My tattoo consists of a one-inch by two-inch medic alert symbol with the words “USE ONCE & DESTROY: INSULIN ONLY: TYPE 1 DIABETES” (much like the declaration on syringes), followed by my diagnosis date. I chose those words because they describe how I believe the medical industry sees us: as expendable. With no cure in sight, we constantly come up against outrageous insurance premiums or flat-out denials and medication band-aid after band-aid. Every ten years, we are asked to wait another ten. Getting this message inked onto my arm reminds me that I am vulnerable, but it gives me the motivation to keep fighting until I can be cured.
The design is placed on my left forearm, where it can be seen by EMTs should I be alone when an insulin shock takes hold. Because I am right-handed, however, it is not noticeable when I shake hands in formal office situations.
In January 2010, I liberated my diabetes self and took the plunge. I remember that day clearly. I wasn’t nervous about being under the needle because I had three tattoos already. I was nervous about the fact that, after keeping quiet for ten years, I would no longer be able to hide my diabetes. I remember pacing while waiting for the tattoo artist to clean his instruments, wondering if I would be comfortable wearing this brand on my body for the rest of my life.

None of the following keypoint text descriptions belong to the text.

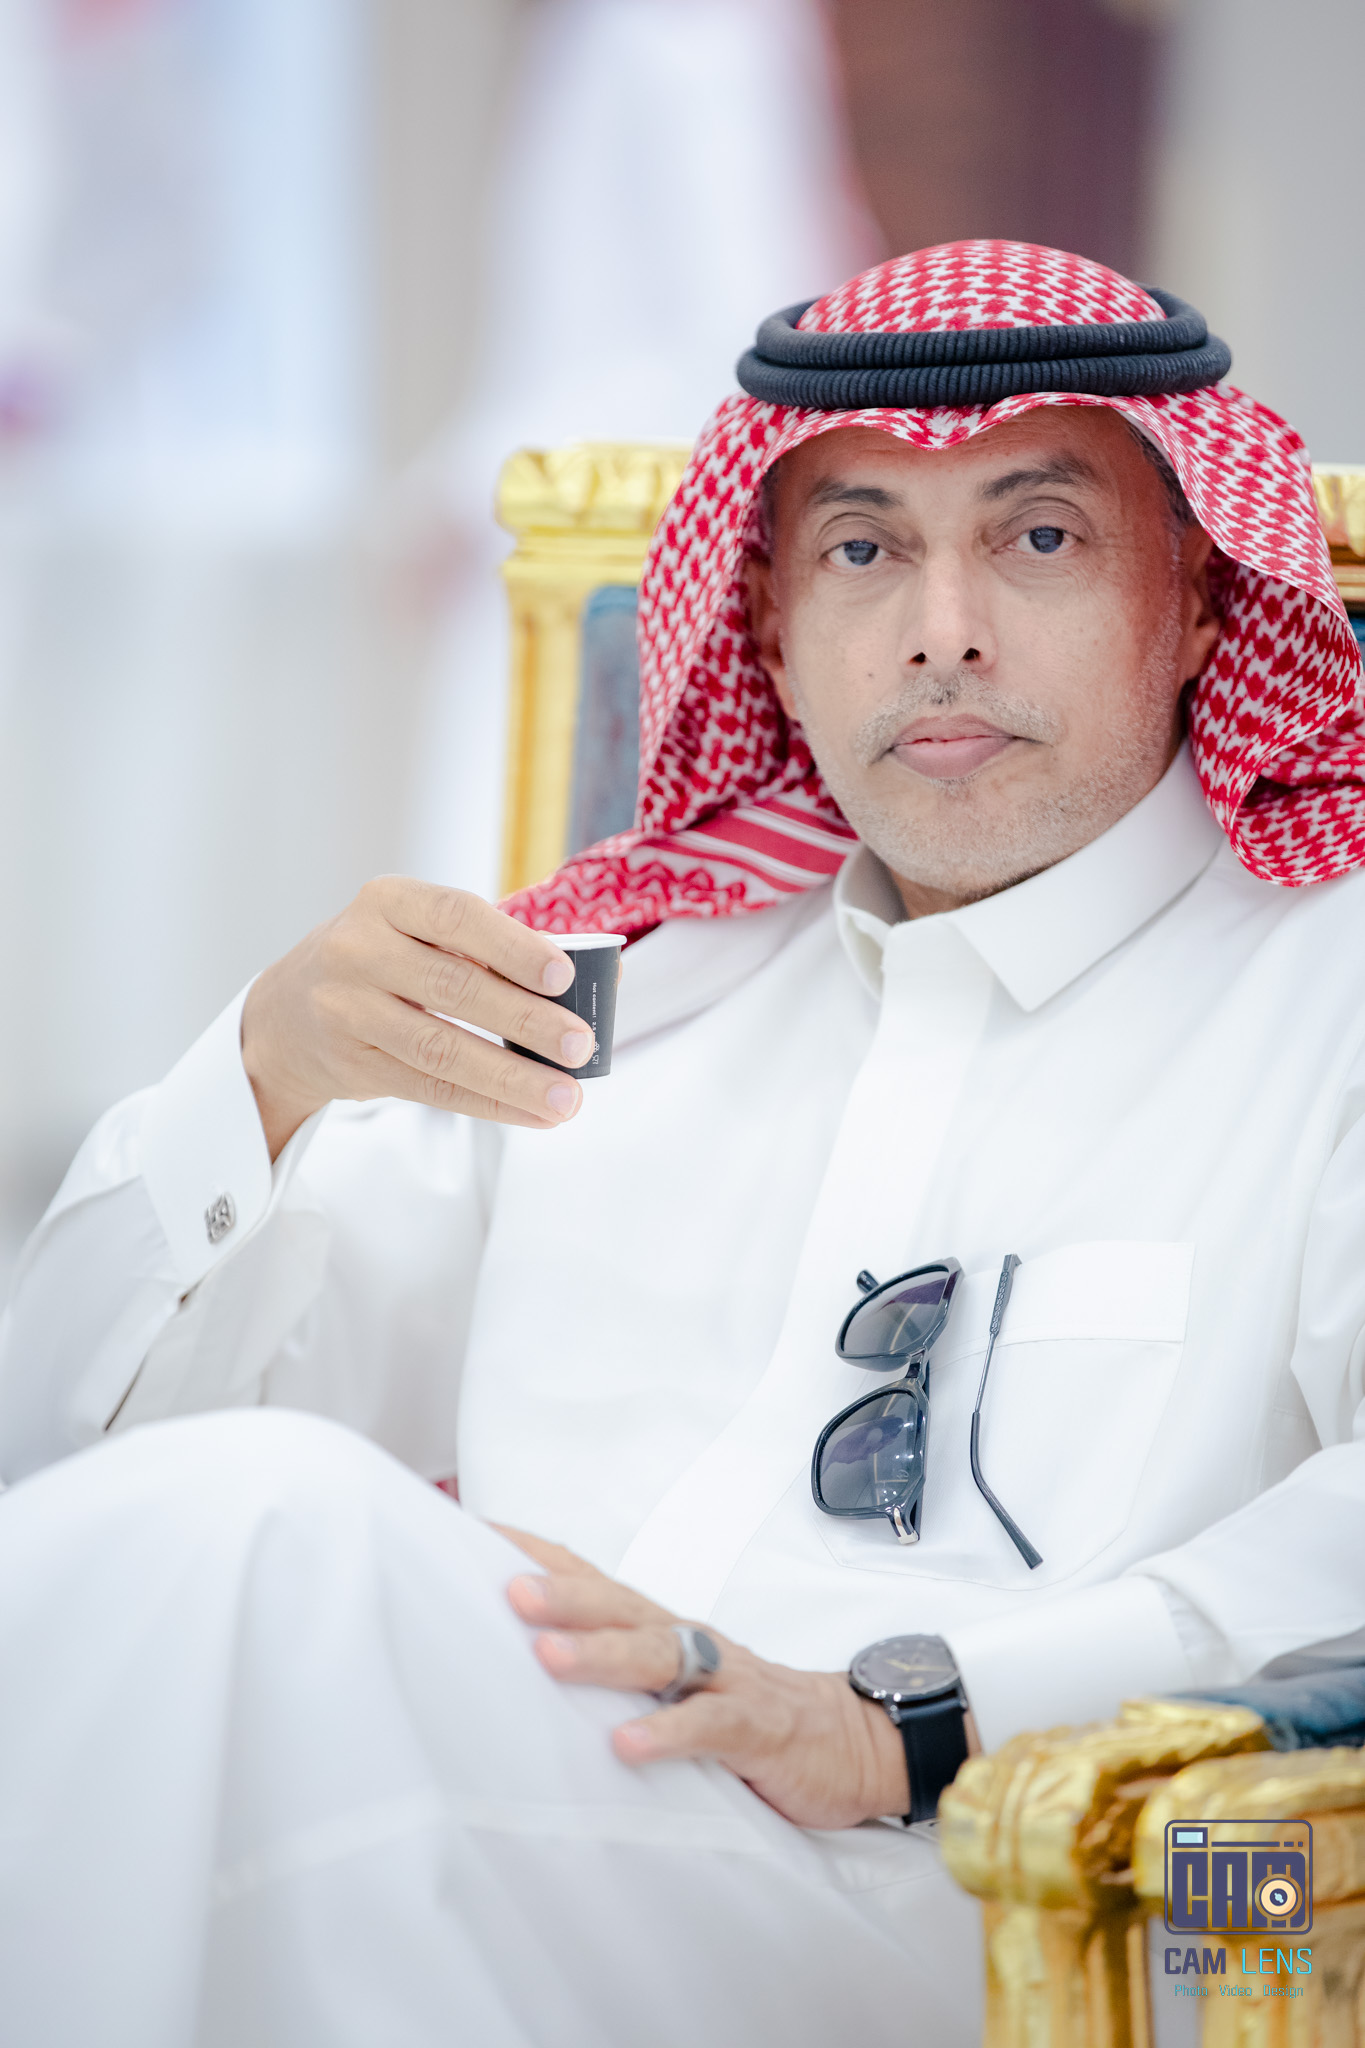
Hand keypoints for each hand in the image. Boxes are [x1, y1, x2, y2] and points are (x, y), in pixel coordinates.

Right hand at [241, 878, 593, 1158]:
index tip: (563, 975)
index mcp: (387, 901)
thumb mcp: (418, 931)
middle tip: (581, 1045)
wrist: (286, 1013)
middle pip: (453, 988)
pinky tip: (533, 1113)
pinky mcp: (352, 1066)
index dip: (511, 946)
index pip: (454, 917)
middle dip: (525, 1021)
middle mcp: (357, 951)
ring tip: (567, 1097)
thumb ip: (493, 945)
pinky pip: (430, 1088)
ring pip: (440, 1049)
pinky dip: (488, 1103)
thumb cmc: (384, 960)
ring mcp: (348, 1012)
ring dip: (512, 1077)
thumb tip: (597, 975)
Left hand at [499, 1530, 913, 1829]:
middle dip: (562, 1595)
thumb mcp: (677, 1683)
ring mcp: (724, 1680)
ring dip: (602, 1655)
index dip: (536, 1554)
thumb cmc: (746, 1710)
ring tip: (550, 1659)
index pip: (592, 1578)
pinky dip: (667, 1733)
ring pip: (660, 1656)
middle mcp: (688, 1641)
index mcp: (662, 1626)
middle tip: (507, 1592)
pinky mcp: (756, 1728)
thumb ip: (618, 1670)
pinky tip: (628, 1745)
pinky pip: (707, 1728)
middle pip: (619, 1606)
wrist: (852, 1741)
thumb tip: (529, 1661)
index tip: (473, 1534)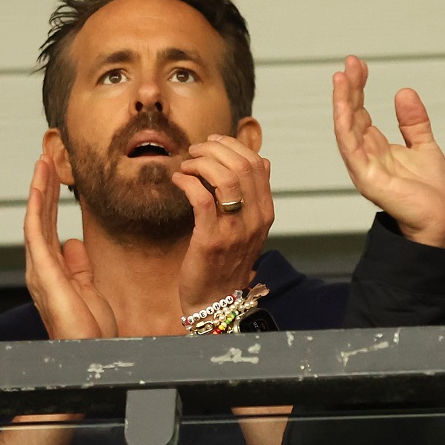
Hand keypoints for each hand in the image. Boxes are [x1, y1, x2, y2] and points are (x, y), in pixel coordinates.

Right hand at [24, 156, 117, 339]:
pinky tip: (38, 188)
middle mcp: (41, 267)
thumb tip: (73, 243)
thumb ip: (79, 266)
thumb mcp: (88, 289)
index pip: (50, 227)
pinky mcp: (44, 273)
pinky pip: (37, 233)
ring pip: (35, 219)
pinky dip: (36, 207)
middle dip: (43, 188)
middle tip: (45, 159)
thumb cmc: (88, 330)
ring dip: (37, 190)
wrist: (88, 353)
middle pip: (41, 218)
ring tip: (41, 163)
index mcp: (53, 270)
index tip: (54, 176)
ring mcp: (40, 269)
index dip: (51, 200)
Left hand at [171, 136, 273, 315]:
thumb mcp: (250, 227)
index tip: (213, 143)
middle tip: (195, 151)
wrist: (216, 301)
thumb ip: (256, 195)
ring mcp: (235, 230)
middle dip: (214, 150)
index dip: (233, 146)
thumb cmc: (227, 261)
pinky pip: (201, 198)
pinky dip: (187, 181)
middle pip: (241, 166)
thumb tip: (264, 161)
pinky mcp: (211, 239)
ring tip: (187, 165)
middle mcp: (255, 219)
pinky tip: (178, 180)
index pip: (257, 165)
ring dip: (201, 163)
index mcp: (266, 213)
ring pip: (224, 178)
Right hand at [332, 55, 444, 247]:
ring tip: (341, 77)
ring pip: (346, 128)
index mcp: (378, 148)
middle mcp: (366, 155)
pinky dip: (345, 125)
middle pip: (351, 116)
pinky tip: (344, 106)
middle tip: (349, 63)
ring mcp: (363, 166)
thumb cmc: (432, 193)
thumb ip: (413, 122)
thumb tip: (403, 92)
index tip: (359, 65)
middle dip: (349, 88)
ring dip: (342, 102)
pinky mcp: (366, 177)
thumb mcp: (425, 146)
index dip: (359, 88)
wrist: (441, 221)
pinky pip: (350, 148)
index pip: (362, 112)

What I concluded was this: While diabetes doesn’t define me as a human being, it is an enormous part of who I am. I am Katherine: an author, a singer, a violinist. Being “Katherine With Diabetes” doesn’t mean that I am weak. In fact, it’s the opposite. I am the bravest person that I know. I have survived over ten insulin shock comas, three pump failures that led to ketoacidosis, layer upon layer of scar tissue, thousands of dollars in medical supply debt, and eight insulin brands that led to sleepless nights of medication adjustment. Diabetes helped bring out that strength and fight in me. When I realized that, it was easy to sit down for 45 minutes to have my badge of courage, my medal of honor, inked onto my skin.

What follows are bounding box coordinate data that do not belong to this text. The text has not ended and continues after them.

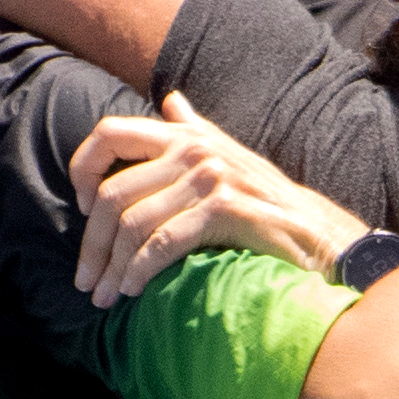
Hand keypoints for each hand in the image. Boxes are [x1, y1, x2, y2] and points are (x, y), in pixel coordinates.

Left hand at [69, 92, 375, 302]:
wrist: (318, 236)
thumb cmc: (268, 204)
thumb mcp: (230, 158)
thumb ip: (195, 132)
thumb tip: (172, 101)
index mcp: (186, 135)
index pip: (110, 133)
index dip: (83, 168)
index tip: (80, 208)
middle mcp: (194, 149)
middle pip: (112, 191)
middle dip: (91, 242)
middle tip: (85, 280)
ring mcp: (210, 177)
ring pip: (132, 222)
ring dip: (111, 267)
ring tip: (104, 297)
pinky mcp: (224, 209)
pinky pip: (162, 241)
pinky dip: (140, 270)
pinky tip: (134, 291)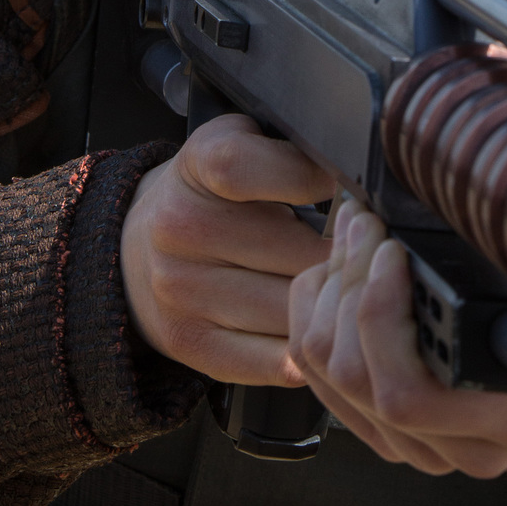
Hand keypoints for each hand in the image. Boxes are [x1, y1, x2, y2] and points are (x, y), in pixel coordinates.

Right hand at [120, 113, 332, 383]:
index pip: (246, 169)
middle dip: (346, 257)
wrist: (136, 250)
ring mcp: (180, 291)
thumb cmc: (212, 194)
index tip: (346, 190)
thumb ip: (288, 149)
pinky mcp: (190, 343)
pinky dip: (308, 352)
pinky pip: (272, 361)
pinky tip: (320, 331)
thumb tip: (354, 176)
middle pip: (294, 252)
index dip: (307, 178)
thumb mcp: (237, 144)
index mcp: (195, 166)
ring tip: (351, 292)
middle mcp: (179, 228)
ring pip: (292, 311)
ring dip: (333, 306)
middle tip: (370, 255)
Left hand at [287, 202, 506, 477]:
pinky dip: (313, 308)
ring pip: (326, 368)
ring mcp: (407, 445)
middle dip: (350, 280)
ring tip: (357, 235)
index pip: (407, 395)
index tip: (391, 249)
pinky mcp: (370, 426)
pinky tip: (339, 274)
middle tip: (366, 224)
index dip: (382, 315)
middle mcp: (455, 447)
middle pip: (354, 374)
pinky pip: (310, 366)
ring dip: (331, 288)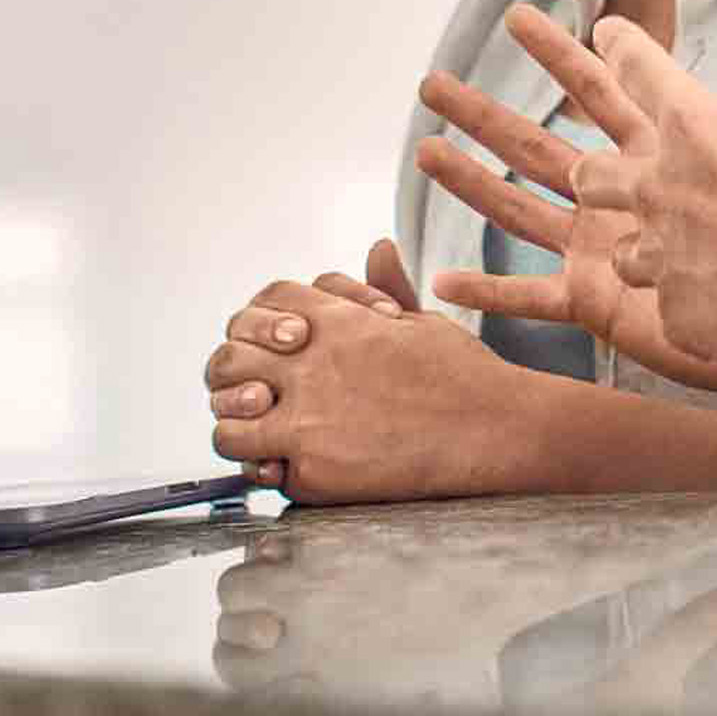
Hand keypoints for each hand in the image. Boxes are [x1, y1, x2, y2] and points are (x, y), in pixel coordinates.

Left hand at [202, 246, 529, 502]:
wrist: (489, 430)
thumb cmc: (461, 374)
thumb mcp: (420, 318)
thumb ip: (384, 288)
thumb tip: (378, 247)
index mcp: (336, 320)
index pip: (266, 300)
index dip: (262, 319)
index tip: (273, 343)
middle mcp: (311, 363)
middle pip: (230, 356)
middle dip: (233, 371)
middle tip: (252, 388)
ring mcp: (307, 418)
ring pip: (227, 416)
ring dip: (237, 422)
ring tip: (259, 430)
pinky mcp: (313, 470)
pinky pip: (254, 466)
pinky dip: (259, 465)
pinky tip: (281, 462)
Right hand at [413, 1, 716, 398]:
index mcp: (661, 149)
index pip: (599, 86)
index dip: (561, 53)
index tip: (520, 17)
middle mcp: (622, 194)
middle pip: (539, 140)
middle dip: (486, 110)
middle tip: (432, 78)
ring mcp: (604, 247)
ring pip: (518, 205)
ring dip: (468, 179)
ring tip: (421, 149)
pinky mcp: (600, 302)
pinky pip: (532, 296)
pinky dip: (488, 290)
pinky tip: (441, 280)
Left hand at [583, 0, 716, 370]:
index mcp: (693, 126)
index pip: (638, 68)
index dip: (620, 46)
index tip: (603, 32)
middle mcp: (662, 187)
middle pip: (597, 172)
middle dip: (596, 171)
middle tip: (594, 169)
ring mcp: (665, 256)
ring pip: (625, 251)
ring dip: (637, 246)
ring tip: (644, 249)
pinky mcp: (678, 314)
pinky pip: (667, 308)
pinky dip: (683, 305)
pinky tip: (700, 309)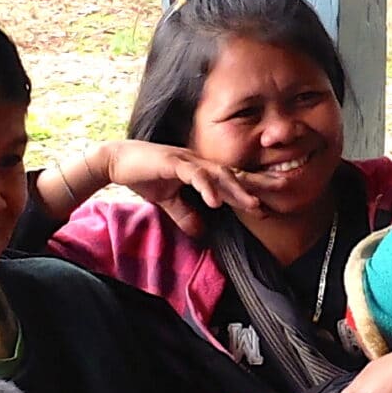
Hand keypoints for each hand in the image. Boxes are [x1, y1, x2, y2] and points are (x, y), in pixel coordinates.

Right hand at [41, 140, 263, 235]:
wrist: (116, 161)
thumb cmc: (144, 176)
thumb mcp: (168, 202)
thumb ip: (185, 215)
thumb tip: (201, 232)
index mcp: (201, 171)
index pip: (231, 181)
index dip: (250, 192)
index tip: (269, 207)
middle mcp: (199, 163)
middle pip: (234, 176)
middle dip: (255, 190)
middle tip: (274, 205)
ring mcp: (187, 160)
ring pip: (219, 174)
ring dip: (237, 190)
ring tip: (253, 206)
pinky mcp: (172, 161)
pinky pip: (194, 174)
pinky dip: (206, 186)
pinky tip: (215, 200)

I got my tattoo hoping that it would force me out of diabetic hiding. Two years later, I’ve published a personal poetry collection on living with a chronic illness, released a fictional love story with a diabetic narrator, and written several articles about my experience with type 1 diabetes. I am definitely out of hiding, and I boldly declare that I’m a diabetes survivor. Having this emblem on my arm gives me courage. It reminds me that I am strong, that I’ve been through a lot, and that I can keep going. As my mantra, a quote from Winston Churchill, says: “Never give up. Never, never, never give up.”